* **Exercise brief**
Please write out the full listing beneath this line exactly, skipping its images.

* **Task data**
━━━━━━━━━━━━━━━━━━━━━━━━━━━━━━

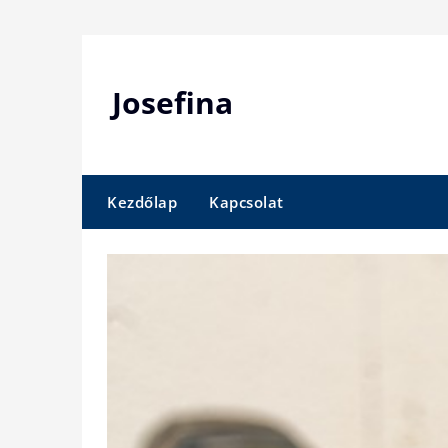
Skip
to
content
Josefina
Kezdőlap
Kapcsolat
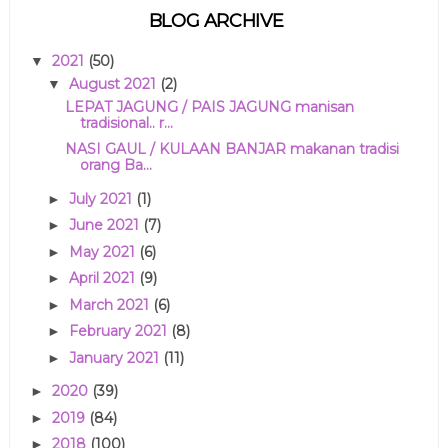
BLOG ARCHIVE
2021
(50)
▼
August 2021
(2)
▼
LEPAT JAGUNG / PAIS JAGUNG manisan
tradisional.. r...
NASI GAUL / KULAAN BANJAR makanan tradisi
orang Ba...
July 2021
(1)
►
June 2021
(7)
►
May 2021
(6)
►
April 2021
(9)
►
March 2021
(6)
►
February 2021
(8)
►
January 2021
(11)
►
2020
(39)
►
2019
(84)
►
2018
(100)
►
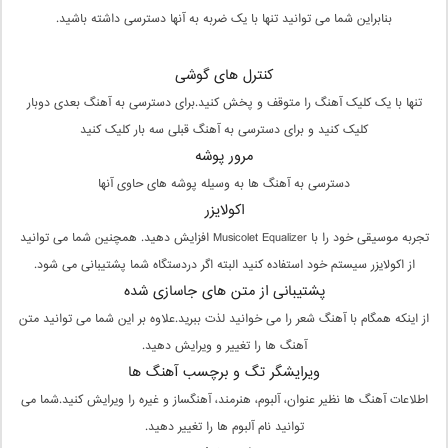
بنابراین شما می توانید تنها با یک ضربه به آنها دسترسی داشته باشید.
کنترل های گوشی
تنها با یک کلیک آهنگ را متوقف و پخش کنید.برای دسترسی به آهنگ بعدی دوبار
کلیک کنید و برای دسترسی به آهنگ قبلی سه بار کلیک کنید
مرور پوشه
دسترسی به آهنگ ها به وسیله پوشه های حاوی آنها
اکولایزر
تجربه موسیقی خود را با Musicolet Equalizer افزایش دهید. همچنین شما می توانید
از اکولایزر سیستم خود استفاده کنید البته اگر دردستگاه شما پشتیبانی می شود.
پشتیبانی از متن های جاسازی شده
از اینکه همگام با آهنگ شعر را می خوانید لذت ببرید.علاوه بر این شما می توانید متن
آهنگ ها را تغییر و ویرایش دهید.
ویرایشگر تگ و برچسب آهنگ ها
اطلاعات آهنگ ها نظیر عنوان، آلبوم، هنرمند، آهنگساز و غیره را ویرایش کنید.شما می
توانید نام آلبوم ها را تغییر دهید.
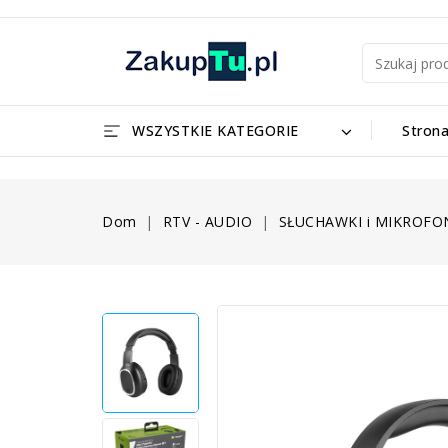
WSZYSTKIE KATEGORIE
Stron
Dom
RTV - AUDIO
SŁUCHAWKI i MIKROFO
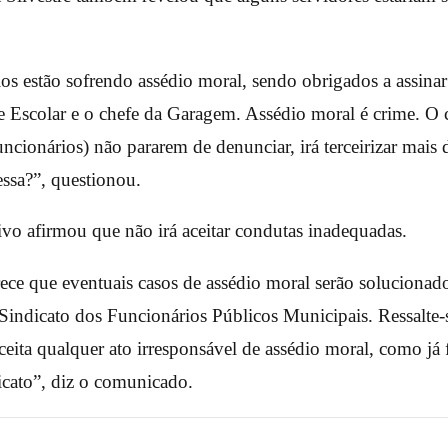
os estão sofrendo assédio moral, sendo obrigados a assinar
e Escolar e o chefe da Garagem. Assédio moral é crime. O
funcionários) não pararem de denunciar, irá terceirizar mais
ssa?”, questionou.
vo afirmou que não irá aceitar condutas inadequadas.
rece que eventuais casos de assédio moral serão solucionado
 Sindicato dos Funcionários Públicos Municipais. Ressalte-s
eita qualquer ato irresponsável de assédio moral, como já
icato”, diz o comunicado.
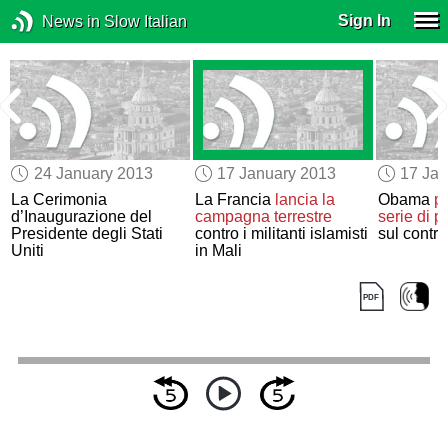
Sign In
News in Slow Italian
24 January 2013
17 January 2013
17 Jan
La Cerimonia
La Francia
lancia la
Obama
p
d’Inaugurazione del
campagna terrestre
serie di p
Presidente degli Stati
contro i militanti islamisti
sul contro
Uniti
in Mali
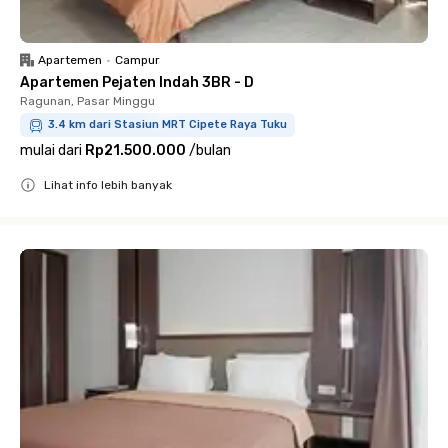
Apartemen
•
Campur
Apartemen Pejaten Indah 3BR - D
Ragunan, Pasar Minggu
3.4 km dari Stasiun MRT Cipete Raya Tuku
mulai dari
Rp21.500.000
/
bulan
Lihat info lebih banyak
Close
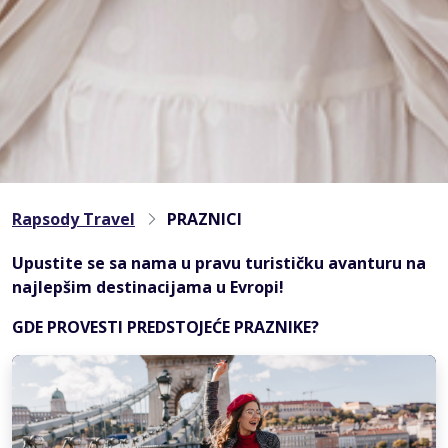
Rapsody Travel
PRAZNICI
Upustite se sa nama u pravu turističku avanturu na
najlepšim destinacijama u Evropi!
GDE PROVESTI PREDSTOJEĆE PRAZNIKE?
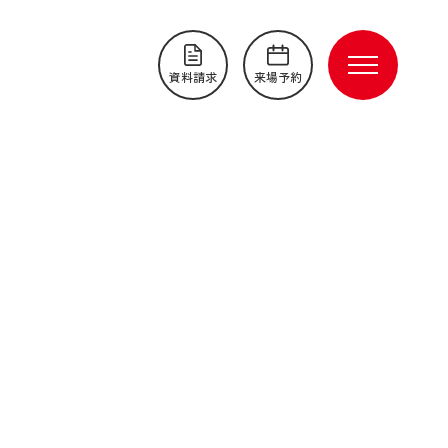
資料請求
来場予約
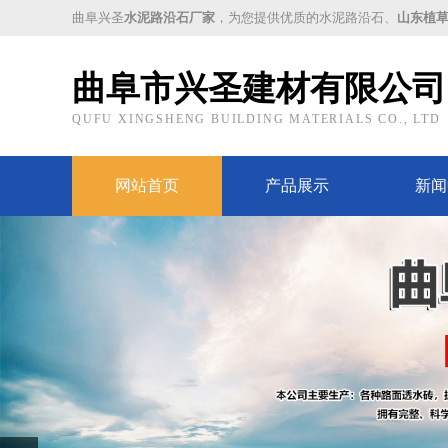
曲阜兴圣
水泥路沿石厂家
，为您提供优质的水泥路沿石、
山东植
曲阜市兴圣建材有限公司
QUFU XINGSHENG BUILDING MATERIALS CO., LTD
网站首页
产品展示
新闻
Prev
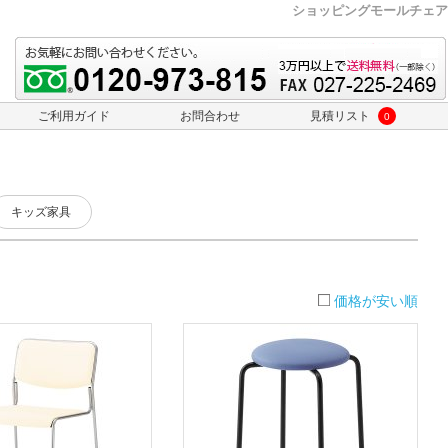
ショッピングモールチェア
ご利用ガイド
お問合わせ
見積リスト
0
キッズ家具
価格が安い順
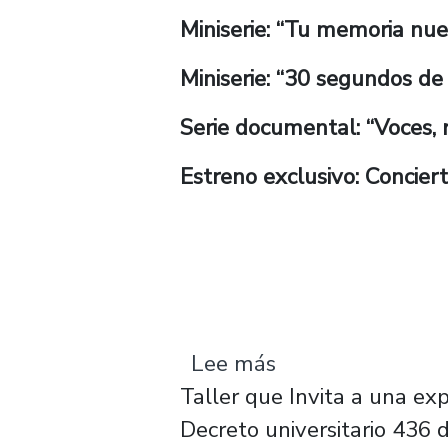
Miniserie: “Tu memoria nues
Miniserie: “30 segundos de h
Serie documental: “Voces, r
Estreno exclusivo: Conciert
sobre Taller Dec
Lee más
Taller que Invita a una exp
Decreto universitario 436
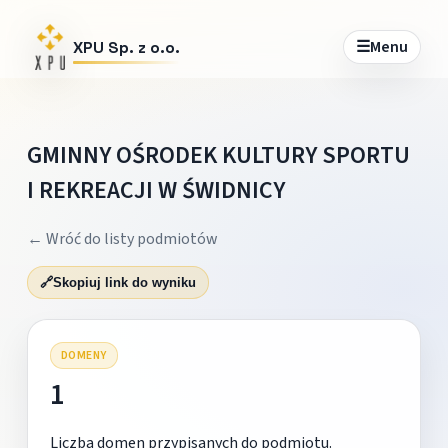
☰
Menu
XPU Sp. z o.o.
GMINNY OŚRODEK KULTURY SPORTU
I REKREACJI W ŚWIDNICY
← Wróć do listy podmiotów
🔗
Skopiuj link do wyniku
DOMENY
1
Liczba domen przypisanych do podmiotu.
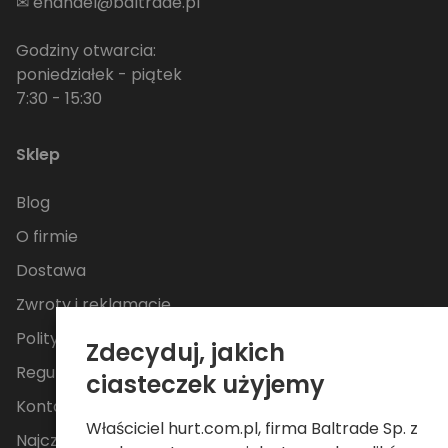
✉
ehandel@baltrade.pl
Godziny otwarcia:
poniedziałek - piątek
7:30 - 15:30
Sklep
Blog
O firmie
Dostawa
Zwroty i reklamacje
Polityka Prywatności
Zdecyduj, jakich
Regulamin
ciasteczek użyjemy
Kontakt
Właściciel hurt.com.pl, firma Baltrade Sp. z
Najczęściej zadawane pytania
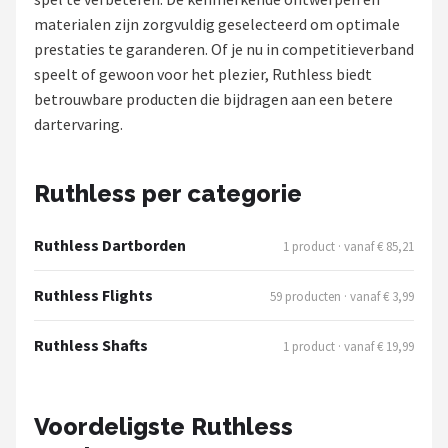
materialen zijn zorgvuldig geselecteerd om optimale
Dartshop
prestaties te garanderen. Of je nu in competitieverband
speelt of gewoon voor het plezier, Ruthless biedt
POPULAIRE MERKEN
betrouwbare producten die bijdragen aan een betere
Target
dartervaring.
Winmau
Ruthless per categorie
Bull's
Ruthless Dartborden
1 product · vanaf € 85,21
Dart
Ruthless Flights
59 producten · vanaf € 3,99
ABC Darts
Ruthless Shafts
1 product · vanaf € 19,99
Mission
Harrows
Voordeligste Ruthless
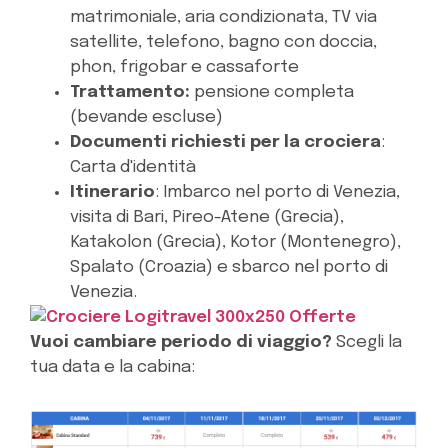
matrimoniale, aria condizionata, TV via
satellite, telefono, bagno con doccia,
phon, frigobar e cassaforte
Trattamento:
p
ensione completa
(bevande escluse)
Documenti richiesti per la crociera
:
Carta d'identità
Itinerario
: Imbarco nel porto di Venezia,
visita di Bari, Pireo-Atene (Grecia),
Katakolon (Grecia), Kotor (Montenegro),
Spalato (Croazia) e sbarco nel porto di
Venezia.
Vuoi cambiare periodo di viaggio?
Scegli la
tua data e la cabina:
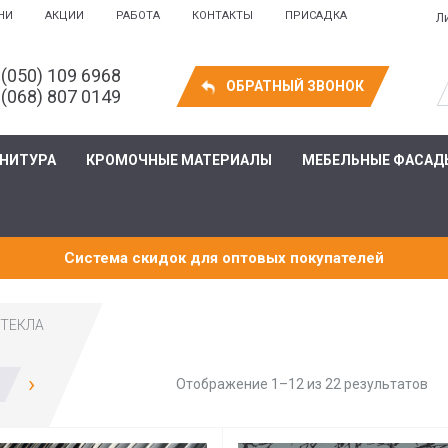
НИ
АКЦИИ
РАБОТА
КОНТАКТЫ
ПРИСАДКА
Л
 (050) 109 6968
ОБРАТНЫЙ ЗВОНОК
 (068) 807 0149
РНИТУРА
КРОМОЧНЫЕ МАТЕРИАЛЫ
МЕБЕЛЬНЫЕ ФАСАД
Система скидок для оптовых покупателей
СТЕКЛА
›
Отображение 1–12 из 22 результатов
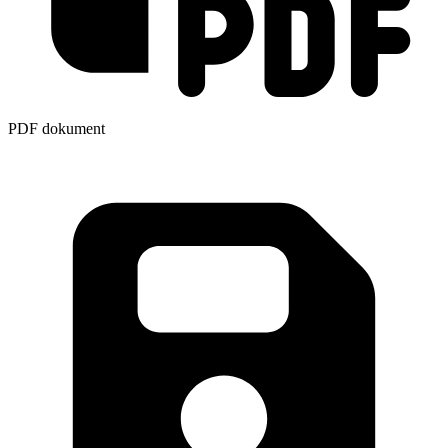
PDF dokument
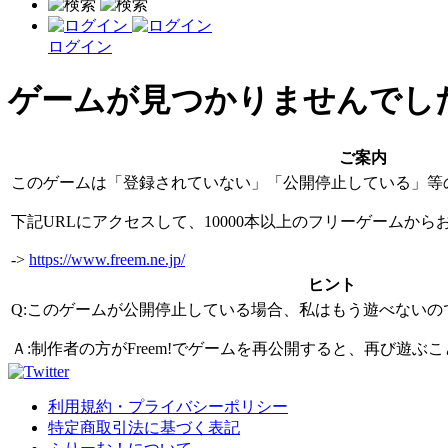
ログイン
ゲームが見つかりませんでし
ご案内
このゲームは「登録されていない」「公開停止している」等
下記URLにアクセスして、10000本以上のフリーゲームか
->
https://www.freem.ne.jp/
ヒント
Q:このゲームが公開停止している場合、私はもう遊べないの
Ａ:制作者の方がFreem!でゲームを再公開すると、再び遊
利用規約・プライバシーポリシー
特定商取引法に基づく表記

━━━━━━━━━━━━━━━━━━━━━━━━━━━━━━

* **Task response**
Skip
to
content
Josefina
Kezdőlap
Kapcsolat
BLOG ARCHIVE
2021
(50)
▼
August 2021
(2)
▼
LEPAT JAGUNG / PAIS JAGUNG manisan
tradisional.. r...
NASI GAUL / KULAAN BANJAR makanan tradisi
orang Ba...
July 2021
(1)
►
June 2021
(7)
►
May 2021
(6)
►
April 2021
(9)
►
March 2021
(6)
►
February 2021
(8)
►
January 2021
(11)
►
2020
(39)
►
2019
(84)
►
2018
(100)
►
بنابراین شما می توانید تنها با یک ضربه به آنها دسترسی داشته باشید.
کنترل های گوشی
تنها با یک کلیک آهنگ را متوقف و پخش کنید.برای دسترسی به آهنگ بعدی دوبار
کلیک کنید و برای دسترسی به آهنگ قبلی سه بار کلیک کنید
مرور پوشه
دسترسی به آهنگ ها به وسیله پوشه های حاوی آنها
اکولایزر
تجربه موسیقی خود را با Musicolet Equalizer افزایش دهید. همچنین شما می توانید
از اکولایزر سیستم خود استفاده کنید البته اگر دردستگاه شما پشتیبانی می شود.
پشتیبانی از متن های جاسازی شده
از اینکه همگام با آهنگ شعر را می خوانید لذت ببرید.علاوه بر این شما می توانید متن
آهنگ ها را تغییر و ویرایش دهید.
ویرایشگر تگ و برچسب آهنگ ها
اطلاعات آهنگ ها نظیر عنوان، آلبوم، هنرمند، آهنگساز و غیره را ویرایش کنید.شما می
توانید نام آلبوم ها را تغییر دهید.
WSZYSTKIE KATEGORIE
Stron
Dom
RTV - AUDIO
SŁUCHAWKI i MIKROFO
os estão sofrendo assédio moral, sendo obrigados a assinar
e Escolar e o chefe da Garagem. Assédio moral é crime. O
funcionários) não pararem de denunciar, irá terceirizar mais
ssa?”, questionou.
vo afirmou que não irá aceitar condutas inadequadas.
rece que eventuais casos de assédio moral serão solucionado
 Sindicato dos Funcionários Públicos Municipais. Ressalte-s
eita qualquer ato irresponsável de assédio moral, como já
icato”, diz o comunicado.
Sign In
News in Slow Italian
24 January 2013
17 January 2013
17 Jan
La Cerimonia
La Francia
lancia la
Obama
p
d’Inaugurazione del
campagna terrestre
serie di p
Presidente degli Stati
contro i militanti islamisti
sul contro
Uniti
in Mali
Apartemen
•
Campur
Apartemen Pejaten Indah 3BR - D
Ragunan, Pasar Minggu
3.4 km dari Stasiun MRT Cipete Raya Tuku
mulai dari
Rp21.500.000
/
bulan
Lihat info lebih banyak
Close
Rapsody Travel
PRAZNICI
Upustite se sa nama u pravu turističku avanturu na
najlepšim destinacijama u Evropi!
GDE PROVESTI PREDSTOJEĆE PRAZNIKE?
資料請求
来場予約
曲阜兴圣
水泥路沿石厂家
，为您提供优质的水泥路沿石、
山东植
曲阜市兴圣建材有限公司
QUFU XINGSHENG BUILDING MATERIALS CO., LTD
网站首页
产品展示
新闻
Prev
ショッピングモールチェア
ご利用ガイド
お問合わせ
見積リスト
0
キッズ家具
価格が安い順
Miniserie: “Tu memoria nues
Miniserie: “30 segundos de h
Serie documental: “Voces, r
Estreno exclusivo: Conciert
sobre Taller Dec
Lee más
Taller que Invita a una exp
Decreto universitario 436
☰
Menu
XPU Sp. z o.o.
GMINNY OŚRODEK KULTURY SPORTU
I REKREACJI W ŚWIDNICY
← Wróć do listy podmiotów
🔗
Skopiuj link do wyniku
DOMENY
1
Liczba domen przypisanych do podmiotu.
✉
ehandel@baltrade.pl
Godziny otwarcia:
poniedziałek - piątek
7:30 - 15:30
Sklep
Blog
O firmie
Dostawa
Zwroty i reklamacje
Polityka Prywatności
Zdecyduj, jakich
Regulamin
ciasteczek użyjemy
Kontakt
Właściciel hurt.com.pl, firma Baltrade Sp. z
Najczęściej zadawane pytania
materialen zijn zorgvuldig geselecteerd om optimale
Dartshop
prestaties te garanderen. Of je nu in competitieverband
speelt of gewoon voor het plezier, Ruthless biedt
POPULAIRE MERKEN
betrouwbare producten die bijdragen aan een betere
Target
dartervaring.
Winmau
Ruthless per categorie
Bull's
Ruthless Dartborden
1 product · vanaf € 85,21
Dart
Ruthless Flights
59 producten · vanaf € 3,99
ABC Darts
Ruthless Shafts
1 product · vanaf € 19,99
Mission
Harrows
Voordeligste Ruthless
matrimoniale, aria condizionata, TV via
satellite, telefono, bagno con doccia,
phon, frigobar e cassaforte
Trattamento:
p
ensione completa
(bevande escluse)
Documenti richiesti per la crociera
:
Carta d'identità
Itinerario
: Imbarco nel porto di Venezia,
visita di Bari, Pireo-Atene (Grecia),
Katakolon (Grecia), Kotor (Montenegro),
Spalato (Croazia) e sbarco nel porto di
Venezia.
Vuoi cambiare periodo di viaggio?
Scegli la
tua data e la cabina:
НИ
АКЦИИ
РАБОТА
КОНТАКТЫ
ПРИСАДКА
Л
 (050) 109 6968
ОБРАТНЫЙ ЗВОНОК
 (068) 807 0149
РНИТУРА
КРОМОЧНЫЕ МАТЕРИАЛЫ
МЕБЕЛЬНЫЕ ФАСАД
Система скидок для оптовых покупателей
СТЕКЛА
›
Отображение 1–12 из 22 результатов
PDF dokument
ログイン
ゲームが見つかりませんでし
ご案内
このゲームは「登録されていない」「公開停止している」等
下記URLにアクセスして、10000本以上のフリーゲームか
->
https://www.freem.ne.jp/
ヒント
Q:このゲームが公開停止している場合、私はもう遊べないの
Ａ:制作者の方がFreem!でゲームを再公開すると、再び遊
利用規約・プライバシーポリシー
特定商取引法に基づく表記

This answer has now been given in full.